そちらのテーブルにセットさせて頂きますね。』
「はい、宜しくお願いします。」
セットされていくコース料理を見ながら、美華が
『りゅう、凄く美味しそうね。』
「そうだね。
それじゃあ、まずはこのノンアルコールのシャンパンで乾杯しようか。」
『メリークリスマス!』「メリークリスマス!」
と言いながら、軽くシャンパングラスをカチッ!と優しく当てて乾杯したら、
『オードブルでございます。』
と言って、ホテルのスタッフがワゴンからテーブルの上に冬野菜のマリネと名古屋コーチンのササミのタタキが出てきた。
その後も、キノコと根野菜の温サラダやコーンスープとクルミ入りのパンに続いて、 舌平目のグラティネが!
ここで一旦、お口直しとして白桃のソルベを食べた。
「とっても美味しいな。」
『うん。
いよいよメインディッシュね!
何かしら。楽しみ~‼』
『お待たせしました。メインディッシュの松阪牛のフィレステーキでございます。』
「切ってあげようか!?」
『大丈夫よ。
とっても柔らかで、ナイフがスッーって入っていくわ。』
「そうだね。とっても柔らかいな。」
メインディッシュを堪能したら、大好きなチーズがドライフルーツや蜂蜜と一緒にお皿に取り分けてくれている。
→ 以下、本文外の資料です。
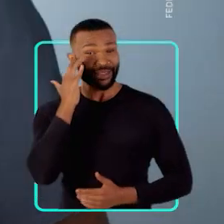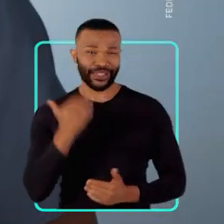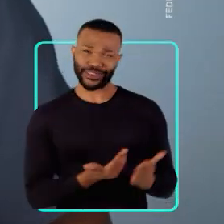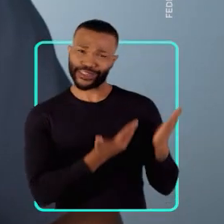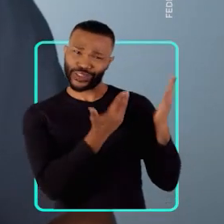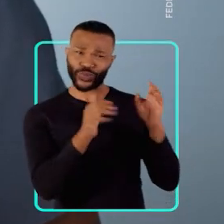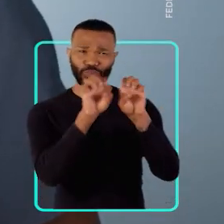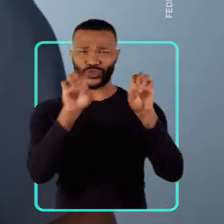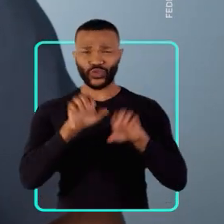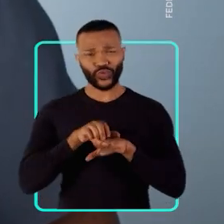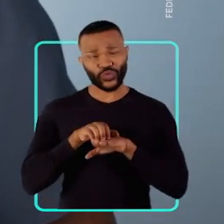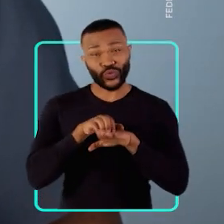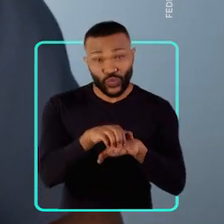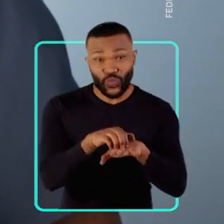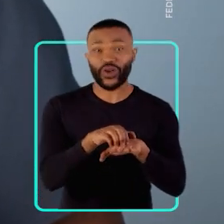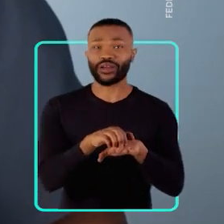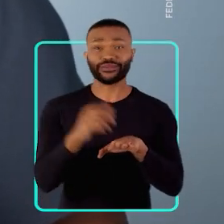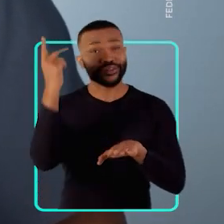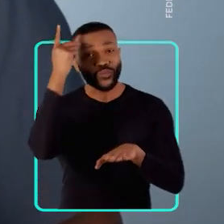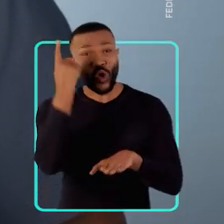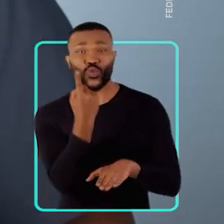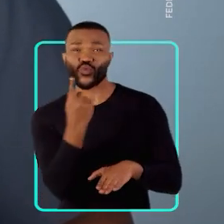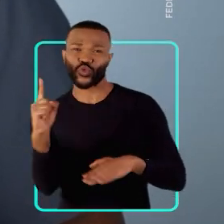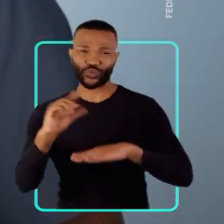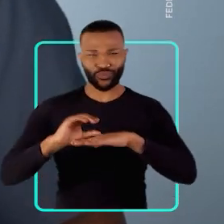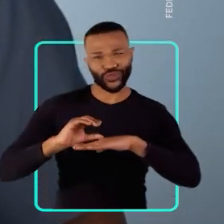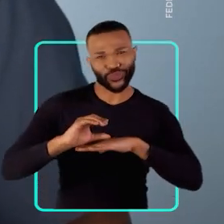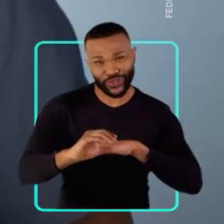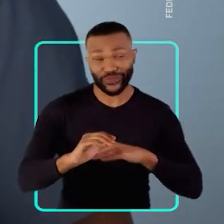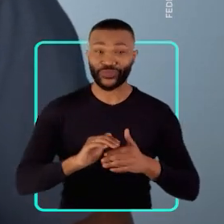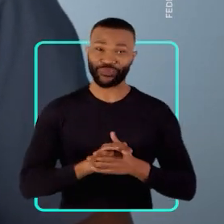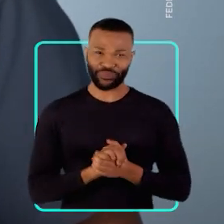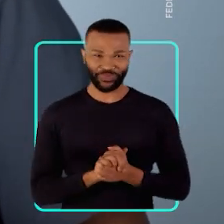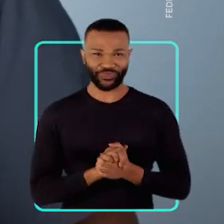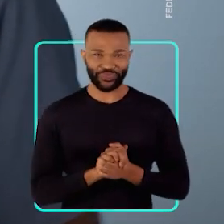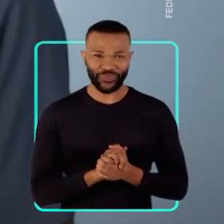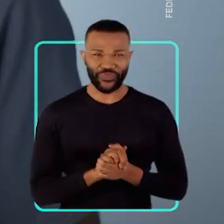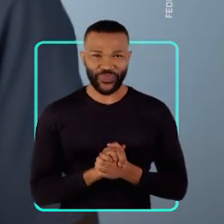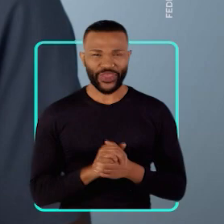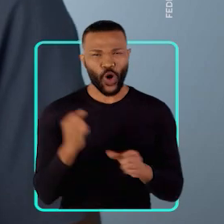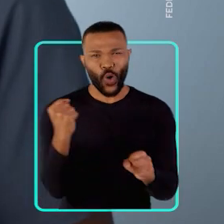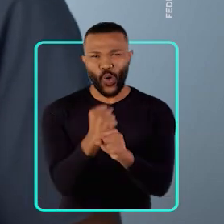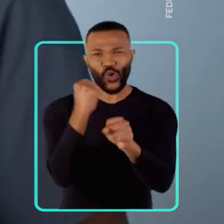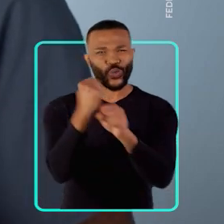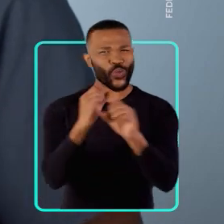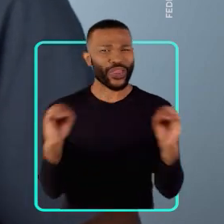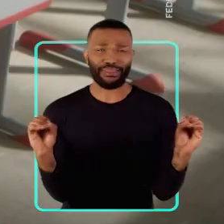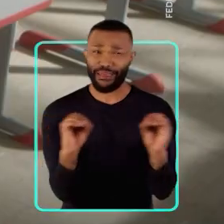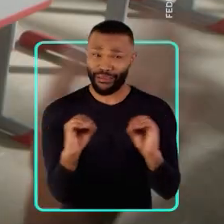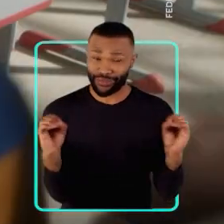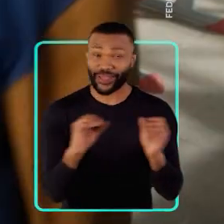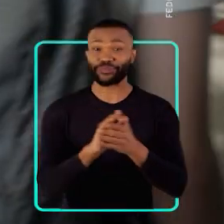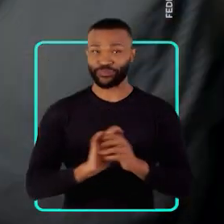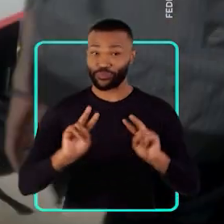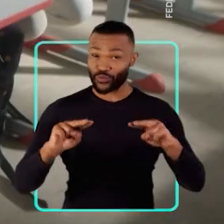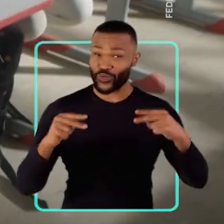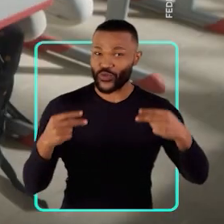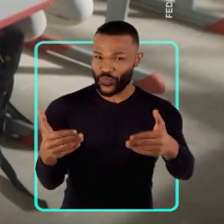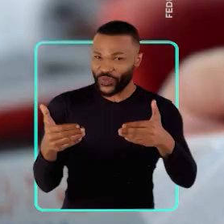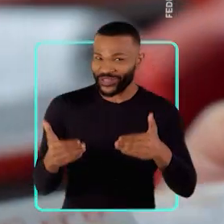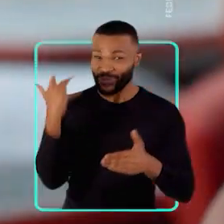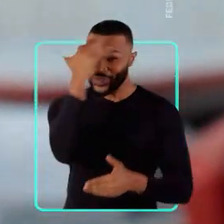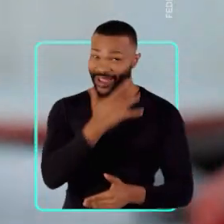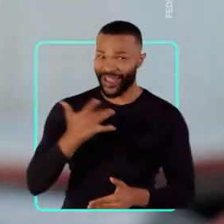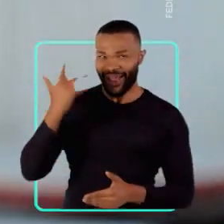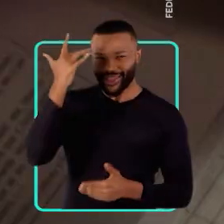Tarcísio na infraestrutura deixou São Paulo em último lugar nos investimentos. Nenhuma grande obra pra cá. Com o ProUni, o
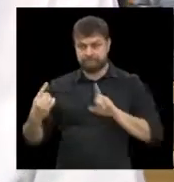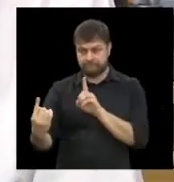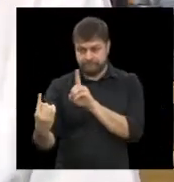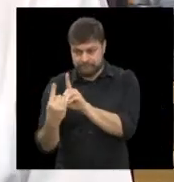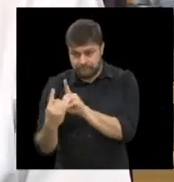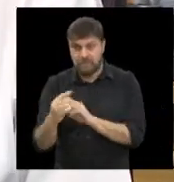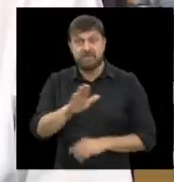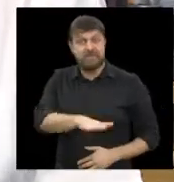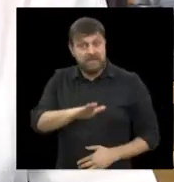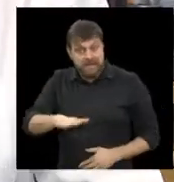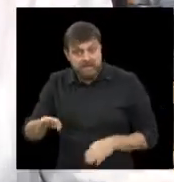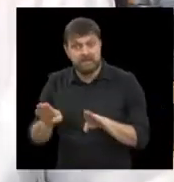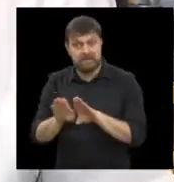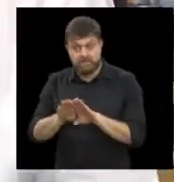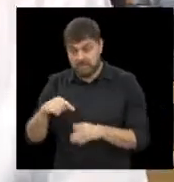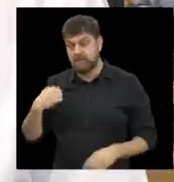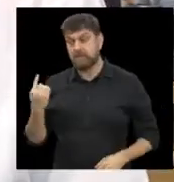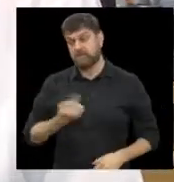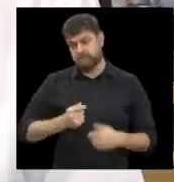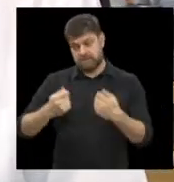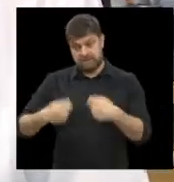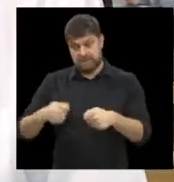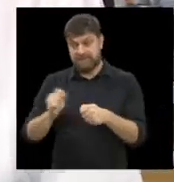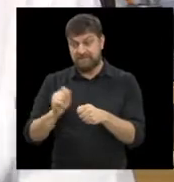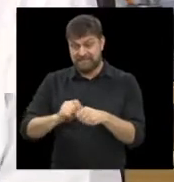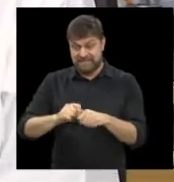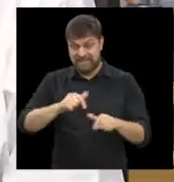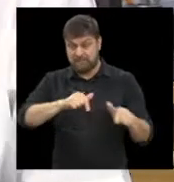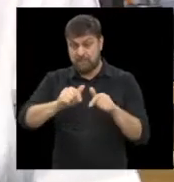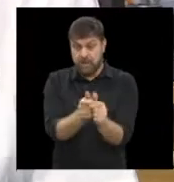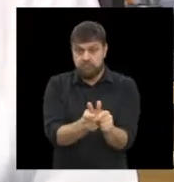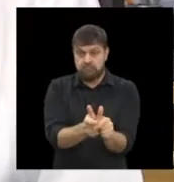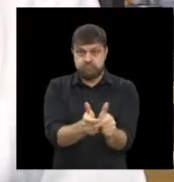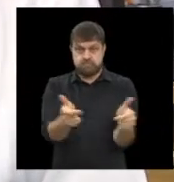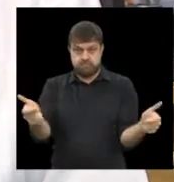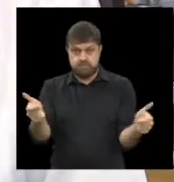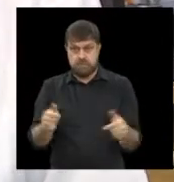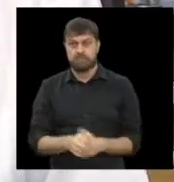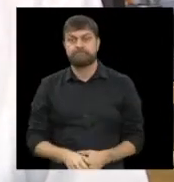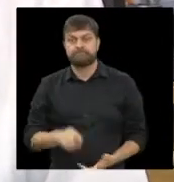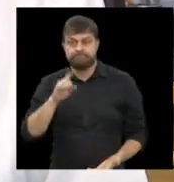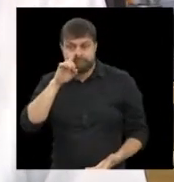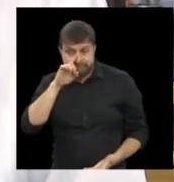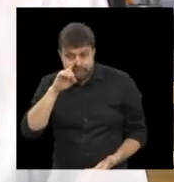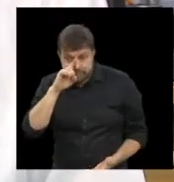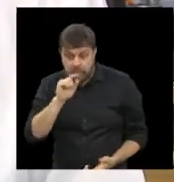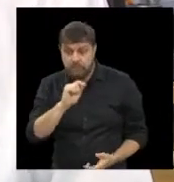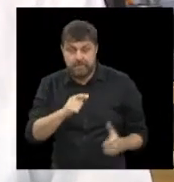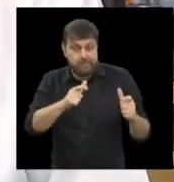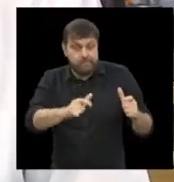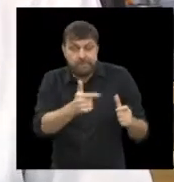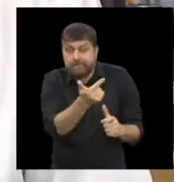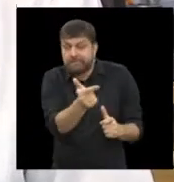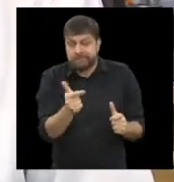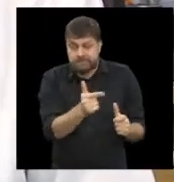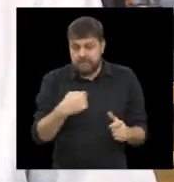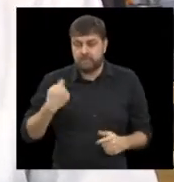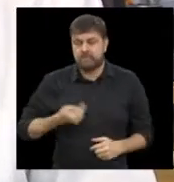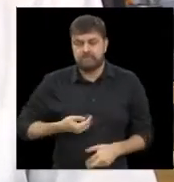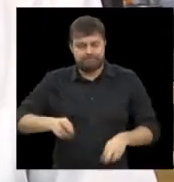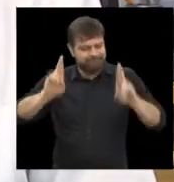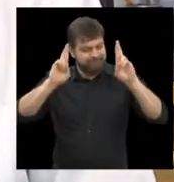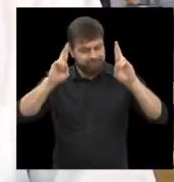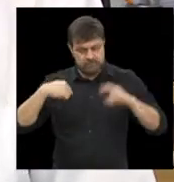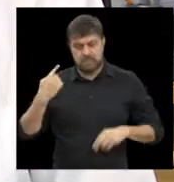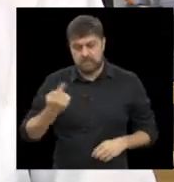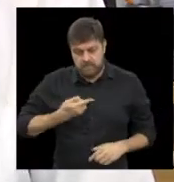necessidade que temos de ampliar esse serviço. Então, o risco é bastante grande, mas eu tenho certeza que nós vamos buscar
そして、フルーツとデザートのマンゴープリンの後にコーヒーで〆だ。
コーヒーと一緒に運ばれてきたのは、お皿にかわいく盛り付けられたチョコレートとキャラメルとマカロンだ。
甘いものがあまり得意じゃないが、この最後に出てきたプチフールのチョコレートやキャラメルは、大人の味と言うかなかなか甘さ控えめで美味しかった。
たっぷりと2時間かけて堪能したディナーは、とても満足出来る旨さだった。